Defenceman Josh Brook was a second-round pick of the Montreal
Canadiens in 2017 and Evan Boucher, another defenceman, is
property of the Edmonton Oilers. Two of the three goaltenders
are from Canadian NHL organizations: Michael DiPietro
(Vancouver) and Ian Scott (Toronto). DiPietro is the likely
number-one goalie, but in the WJC that usually doesn’t mean
much until the medal round. Scott, who didn’t take part in Team
Canada’s summer exhibition games, played his way onto the team
with his strong play for the Prince Albert Raiders of the WHL
this season, where he is 22-1 with a 1.61 goals-against
average. “He’s really steady in the net,” said Hunter. ‘No
doubt he’s a capable goalie.”

Toronto
Maple Leafs goaltender Ian Scott is scored on by Ottawa Senators’
Alex Formenton during overtime period NHL Rookie Showdown hockey
action in Laval, Que., Saturday, September 8, 2018.

Graham
Hughes/The Canadian Press

Men against boys

As has become custom in the pre-tournament run-up, the Canadian
team will have a series of games against an all-star team of
university players, almost all of whom will have completed
their major-junior careers.
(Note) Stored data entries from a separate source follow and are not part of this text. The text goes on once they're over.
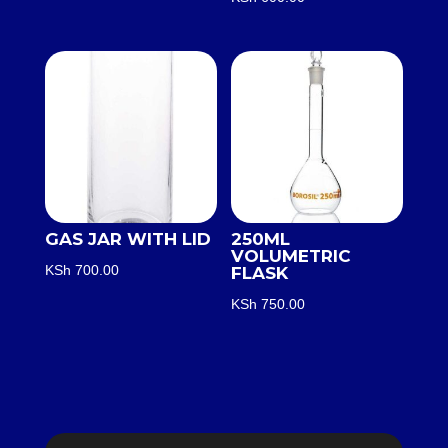
GAS JAR WITH LID
250ML
VOLUMETRIC
KSh
700.00
FLASK
KSh
750.00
Hunter said the management team
likes to see their prospects go up against the “older, smarter,
heavier” university-level players, who he said play a style
closer to the AHL than what is normally seen in junior.
“Playing the medal round (of the world junior) is like playing
in an AHL playoff game,” Hunter said.

Jake
Kryski #16 of the Calgary Hitmen fights for the puck against Josh
Brook #2 of the Moose Jaw Warriors during a WHL game at the
Scotiabank Saddledome on December 2, 2018 in Calgary, Alberta,
Canada.
Derek Leung/Getty Images

Home turf

Whoever is ultimately chosen for the Canadian side, they will
be expected to again have the benefit of a raucous home crowd
after attendance challenges at the under-20 tournament over the
past few years. Ticket sales were slower than expected in
Montreal and Toronto for the last two times the tournament was
held in Canada, and they plummeted last year in Buffalo, where
an anticipated cross-border deluge didn’t happen. Hockey Canada
executive director Tom Renney said on Monday that the games in
Vancouver and Victoria are almost all sold out, even those not
involving the home team. Once the roster is pared to 22 by
mid-December, Canada and the other competing teams will take
part in a series of exhibition games in nine B.C. communities.
That tour, of course, also has a title sponsor.